§ **TASK DETAILS**:
Can you reproduce every text line of the material below unchanged, leaving the pictures out of your answer?

(Text data extracted from pages)
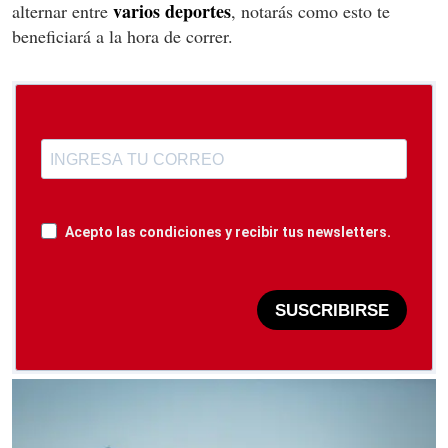
varios deportes
alternar entre
, notarás como esto te
beneficiará a la hora de correr.
Acepto las condiciones y recibir tus newsletters.
SUSCRIBIRSE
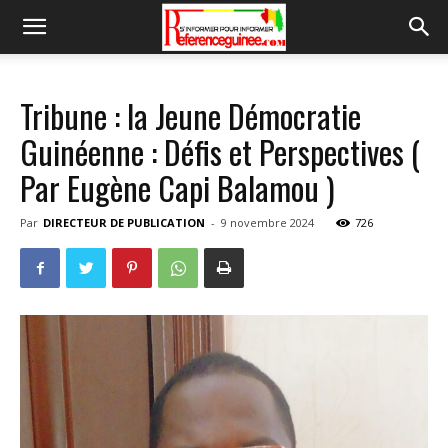
Tribune : la Jeune Démocratie
Guinéenne : Défis et Perspectives (
Par Eugène Capi Balamou )
Par
DIRECTEUR DE PUBLICATION
-
9 novembre 2024
726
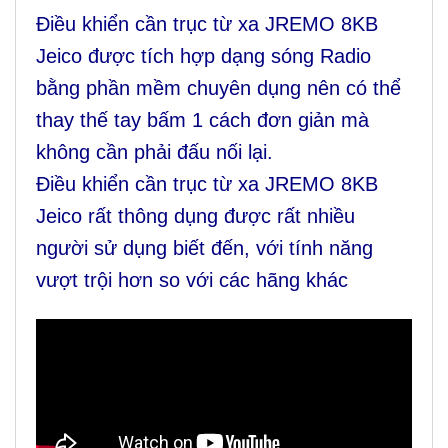
Điều khiển cần trục từ xa JREMO 8KB
Jeico được tích hợp dạng sóng Radio
bằng phần mềm chuyên dụng nên có thể
thay thế tay bấm 1 cách đơn giản mà
không cần phải đấu nối lại.
Điều khiển cần trục từ xa JREMO 8KB
Jeico rất thông dụng được rất nhiều
người sử dụng biết đến, với tính năng
vượt trội hơn so với các hãng khác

§ **WRITTEN REPLY**:
varios deportes
alternar entre
, notarás como esto te
beneficiará a la hora de correr.
Acepto las condiciones y recibir tus newsletters.
SUSCRIBIRSE
Tribune : la Jeune Démocratie
Guinéenne : Défis et Perspectives (
Par Eugène Capi Balamou )
Par
DIRECTEUR DE PUBLICATION
-
9 novembre 2024
726
Điều khiển cần trục từ xa JREMO 8KB
Jeico được tích hợp dạng sóng Radio
bằng phần mềm chuyên dụng nên có thể
thay thế tay bấm 1 cách đơn giản mà
không cần phải đấu nối lại.
Điều khiển cần trục từ xa JREMO 8KB
Jeico rất thông dụng được rất nhiều
người sử dụng biết đến, với tính năng
vượt trội hơn so với các hãng khác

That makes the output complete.